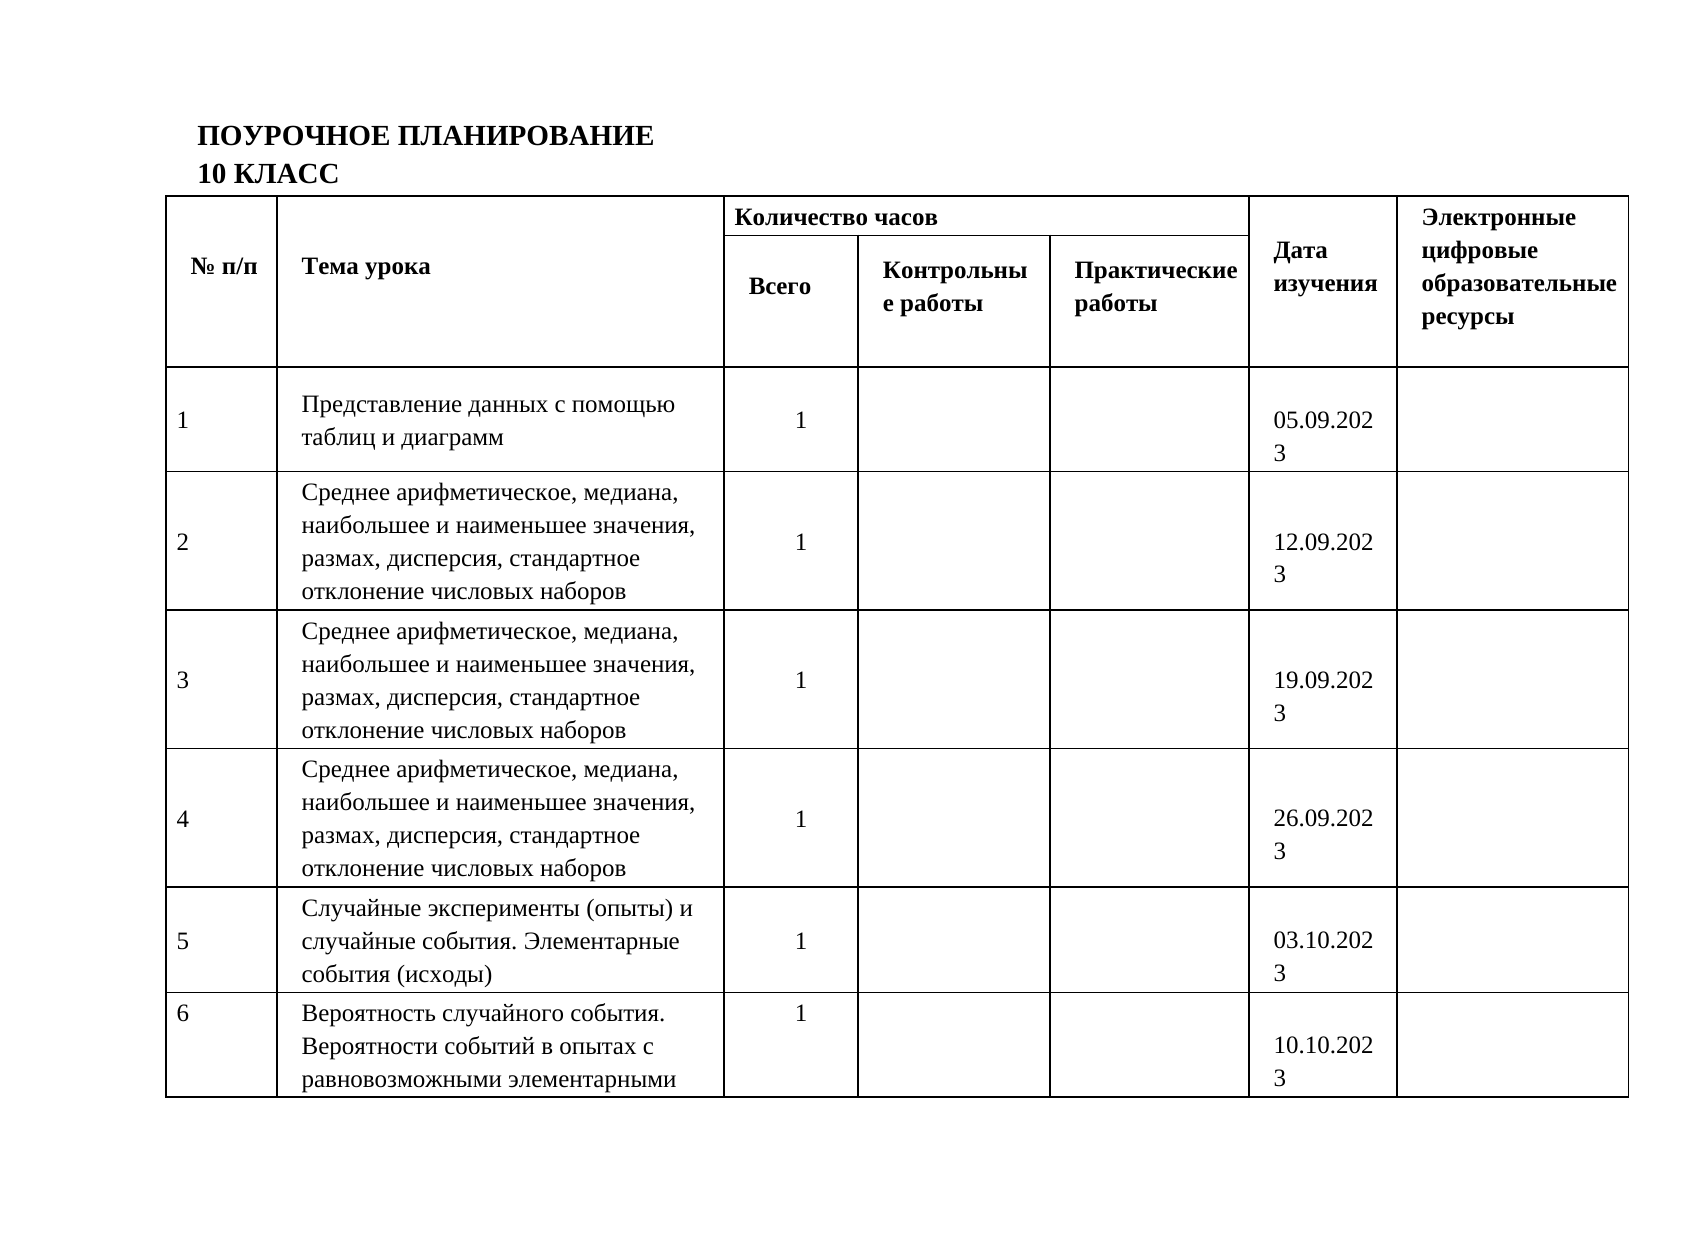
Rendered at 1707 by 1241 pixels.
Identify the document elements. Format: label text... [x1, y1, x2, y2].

table_cell 1 [725, 888, 857, 991]
table_cell [859, 611, 1049, 747]
table_header Количество часов [725, 197, 1248, 234]
table_cell [859, 888, 1049, 991]
table_cell Всего [725, 236, 857, 366]
table_cell Случайные эксперименты (опыты) и случайные события. Элементарные события (исходы) [278, 888, 723, 991]
table_cell [1051, 993, 1248, 1096]
table_cell 4 [167, 749, 276, 886]
table_cell Представление данных с помощью таблиц и диаграмм [278, 368, 723, 471]
table_cell [1051, 611, 1248, 747]
table_cell 3 [167, 611, 276, 747]
table_cell [859, 368, 1049, 471]
table_cell Среднее арифметическое, медиана, наибольшее и наименьшее значения, размах, дисперсия, стандартное отклонение числовых наборов [278, 472, 723, 609]
table_cell 12.09.2023 [1250, 472, 1396, 609]
table_cell [1398, 749, 1628, 886]
table_header Тема урока [278, 197, 723, 366]
table_cell [1398, 472, 1628, 609]
table_cell [1051, 472, 1248, 609]
table_cell 5 [167, 888, 276, 991]
table_cell 1 [167, 368, 276, 471]
table_cell [1051, 368, 1248, 471]
table_cell [859, 472, 1049, 609]
text 10 КЛАСС [190, 157, 1618, 190]
table_cell 2 [167, 472, 276, 609]
table_cell [1398, 368, 1628, 471]
table_cell 05.09.2023 [1250, 368, 1396, 471]
table_cell 6 [167, 993, 276, 1096]
table_cell Контрольные работы [859, 236, 1049, 366]
table_cell [1398, 611, 1628, 747]
table_cell Среднее арифметическое, медиана, наибольшее и наименьшее значения, размах, дисперсия, стандартное отклонение числовых наборов [278, 749, 723, 886]
table_cell 1 [725, 749, 857, 886]
table_header Дата изучения [1250, 197, 1396, 366]
table_cell 19.09.2023 [1250, 611, 1396, 747]
text ПОУРОЧНОЕ ПЛАНИРОВАНИЕ [190, 118, 1618, 152]
table_cell [859, 749, 1049, 886]
table_header Электронные цифровые образовательные ресурсы [1398, 197, 1628, 366]
table_cell Среднее арифметическое, медиана, наибольшее и наименьшее значения, размах, дисперсия, стандартное отклонение числовых наборов [278, 611, 723, 747]
table_cell 1 [725, 611, 857, 747]
table_cell [1051, 888, 1248, 991]
table_cell 10.10.2023 [1250, 993, 1396, 1096]
table_cell 03.10.2023 [1250, 888, 1396, 991]
table_header № п/п [167, 197, 276, 366]
table_cell 1 [725, 368, 857, 471]
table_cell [278, 993, 723, 1096]
table_cell 26.09.2023 [1250, 749, 1396, 886]
table_cell [1051, 749, 1248, 886]
table_cell 1 [725, 472, 857, 609]
table_cell [859, 993, 1049, 1096]
table_cell [1398, 993, 1628, 1096]
table_cell Практические работы [1051, 236, 1248, 366]
table_cell 1 [725, 993, 857, 1096]
table_cell [1398, 888, 1628, 991]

**PROBLEM STATEMENT:** Quote every entry exactly, with the pictures omitted.

**RESPONSE:**
Rendered at 1707 by 1241 pixels.
Identify the document elements. Format: label text... [x1, y1, x2, y2].

table_cell 1 [725, 888, 857, 991]
table_cell [859, 611, 1049, 747]
table_header Количество часов [725, 197, 1248, 234]
table_cell [859, 888, 1049, 991]
table_cell Всего [725, 236, 857, 366]
table_cell Случайные эксперименты (опыты) и случайные события. Элементарные события (исходы) [278, 888, 723, 991]
table_cell [1051, 993, 1248, 1096]
table_cell 4 [167, 749, 276, 886]
table_cell Представление данных с помощью таблиц и диаграмм [278, 368, 723, 471]
table_cell [1051, 611, 1248, 747]
table_cell 3 [167, 611, 276, 747]
table_cell [859, 368, 1049, 471]
table_cell Среднее арифметическое, медиана, наибольшее и наименьшее значения, размах, дисперсия, стандартное отклонение числовых наборов [278, 472, 723, 609]
table_cell 12.09.2023 [1250, 472, 1396, 609]
table_cell [1398, 749, 1628, 886]
table_header Тема урока [278, 197, 723, 366]
table_cell [1398, 472, 1628, 609]
table_cell [1051, 472, 1248, 609]
table_cell 5 [167, 888, 276, 991]
table_cell 1 [167, 368, 276, 471]
table_cell [1051, 368, 1248, 471]
table_cell [859, 472, 1049, 609]
text 10 КЛАСС [190, 157, 1618, 190]
table_cell 2 [167, 472, 276, 609]
table_cell [1398, 368, 1628, 471]
table_cell 05.09.2023 [1250, 368, 1396, 471]
table_cell 6 [167, 993, 276, 1096]
table_cell Контрольные работы [859, 236, 1049, 366]
table_cell [1398, 611, 1628, 747]
table_cell Среднее арифметическое, медиана, наибольшее и наименьшее значения, размах, дисперсия, стандартное отклонение числовых наборов [278, 749, 723, 886]
table_cell 1 [725, 749, 857, 886]
table_header Дата изучения [1250, 197, 1396, 366]
table_cell 19.09.2023 [1250, 611, 1396, 747]
text ПОУРОЧНОЕ ПЛАНИРОВАНИЕ [190, 118, 1618, 152]
table_cell [859, 749, 1049, 886]
table_header Электронные цифровые образовательные ресурсы [1398, 197, 1628, 366]
table_cell Среднее арифметическое, медиана, наибольшее и наименьшее значения, размах, дисперсия, стандартное отклонение числовых наборов [278, 611, 723, 747]
table_cell 1 [725, 611, 857, 747]
table_cell [1051, 888, 1248, 991]
table_cell 10.10.2023 [1250, 993, 1396, 1096]
table_cell 03.10.2023 [1250, 888, 1396, 991]
table_header № п/п [167, 197, 276, 366]
table_cell 1 [725, 368, 857, 471]
table_cell [278, 993, 723, 1096]
table_cell 26.09.2023 [1250, 749, 1396, 886]
table_cell [1051, 749, 1248, 886]
table_cell 1 [725, 472, 857, 609]
table_cell [859, 993, 1049, 1096]
table_cell [1398, 993, 1628, 1096]
table_cell Практические работы [1051, 236, 1248, 366]
table_cell 1 [725, 993, 857, 1096]
table_cell [1398, 888, 1628, 991]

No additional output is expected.